Recipe for a Good Man: A Father’s Day Tribute

He was Baji to an entire town. He was Baji to me, as well. Some recipes get written down. This one got lived. Everyone in town called him Baji, not Bauji, just Baji. Old or young, related or not, that one word belonged to the whole town. He was everyone’s father, but I got to keep the original recipe. In this Father’s Day Tribute: Lessons My Father Taught Me, I am sharing the ingredients that made Baji the man he was and the values he passed on to me. Here is his recipe. No shortcuts, no substitutes.
Ingredients
1 pocketful of chocolates, always topped up, never rationed
A generous pinch of humility, added at every stage
Truth, to taste, with mercy folded in
Faith, slow-brewed daily at 4 am
Forgiveness, in unlimited quantity
An inner child, kept fresh, never refrigerated
Karma, used as the base stock for everything else

Method
Start with joy, not money. Heat a simple life on a low flame. Do not let wealth boil over and dominate the pot. Baji always said love and happiness are the real currency. Everything else is only a garnish.

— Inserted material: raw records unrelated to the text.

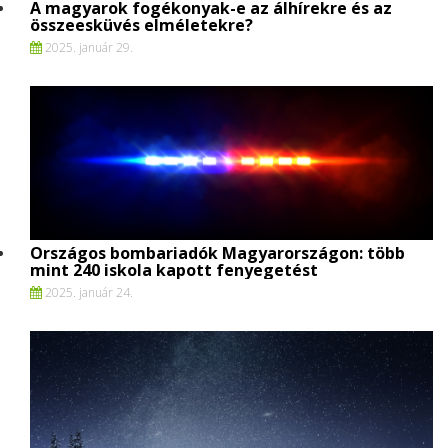
A magyarok fogékonyak-e az álhírekre és az
összeesküvés elméletekre?
2025. január 29.
Országos bombariadók Magyarországon: több
mint 240 iskola kapott fenyegetést
2025. január 24.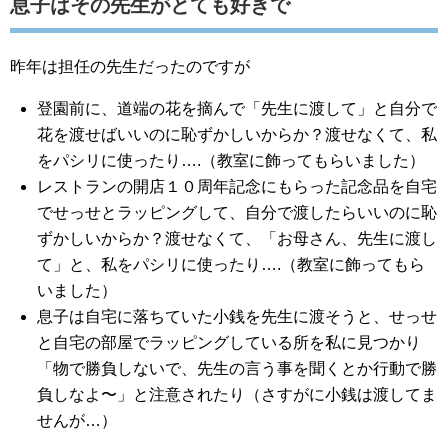
息子はその先生がとても好きで
昨年は担任の先生だったのですが
登園前に、道端の花を摘んで「先生に渡して」と自分で
花を渡せばいいのに恥ずかしいからか？渡せなくて、私
をパシリに使ったり….（教室に飾ってもらいました）
レストランの開店１０周年記念にもらった記念品を自宅
でせっせとラッピングして、自分で渡したらいいのに恥
ずかしいからか？渡せなくて、「お母さん、先生に渡し
て」と、私をパシリに使ったり….（教室に飾ってもら
いました）
息子は自宅に落ちていた小銭を先生に渡そうと、せっせ
と自宅の部屋でラッピングしている所を私に見つかり
「物で勝負しないで、先生の言う事を聞くとか行動で勝
負しなよ〜」と注意されたり（さすがに小銭は渡してま
せんが…）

Fold in the chocolates. He carried them everywhere, handing them out to every child he met. Watching a stranger’s kid light up mattered more to him than any achievement. I still carry that habit, just in gentler form now, a balloon here, a whistle there. My daughter has picked up the same ladle. Three generations, all seasoning( oops, bribing) children into smiling.
Season the truth carefully. He believed honesty should never be chopped. When I once accused him of lying, he would ask why the word lie even existed in the first place. A small untruth that protects someone, he felt, was no sin. Words were meant to serve people, not wound them.
Let it simmer in humility.
He had few needs and zero airs. Dignity, he showed me, comes from ease within, not from what sits in your bank account.
Add faith without forcing it on anyone. Every morning, long before sunrise, he woke, bathed, and prayed. That was his ritual, his own quiet kitchen. He never asked the rest of us to follow the same recipe. Caring for family, he said, was its own form of prayer.
Stir in forgiveness generously. Grudges had no place on his plate. People are good at heart, he believed, even when circumstances push them toward wrong choices. Life is too short to let bitterness curdle it.
Keep the inner child unrefrigerated. At eighty-six, he called himself eighty-six years young. He stayed close to youngsters, picked up their slang, and moved with the times instead of resisting them. That, he said, is the real trick to staying fresh.
Finish with karma as the base note. Never cheat. Never take an unfair shortcut. Do good, and good comes circling back, sometimes slowly, but it always arrives.
Notes from the Chef
This dish does not photograph well. It cannot be plated for likes. But once you taste it, you crave it forever.
Baji’s recipe was generous to a fault. I followed it faithfully for years. Much later, life taught me that keeping a little kindness for myself wasn’t selfish. It simply completed the recipe. I am still adding it to his original recipe.
His voice no longer speaks aloud. But every chocolate I hand a child, every grudge I let go, every gentler truth I choose, I am cooking his recipe all over again.
The whole town called him Baji. I just got to sit in his lap!
Happy Father’s Day, Baji. Still your student in the kitchen of life.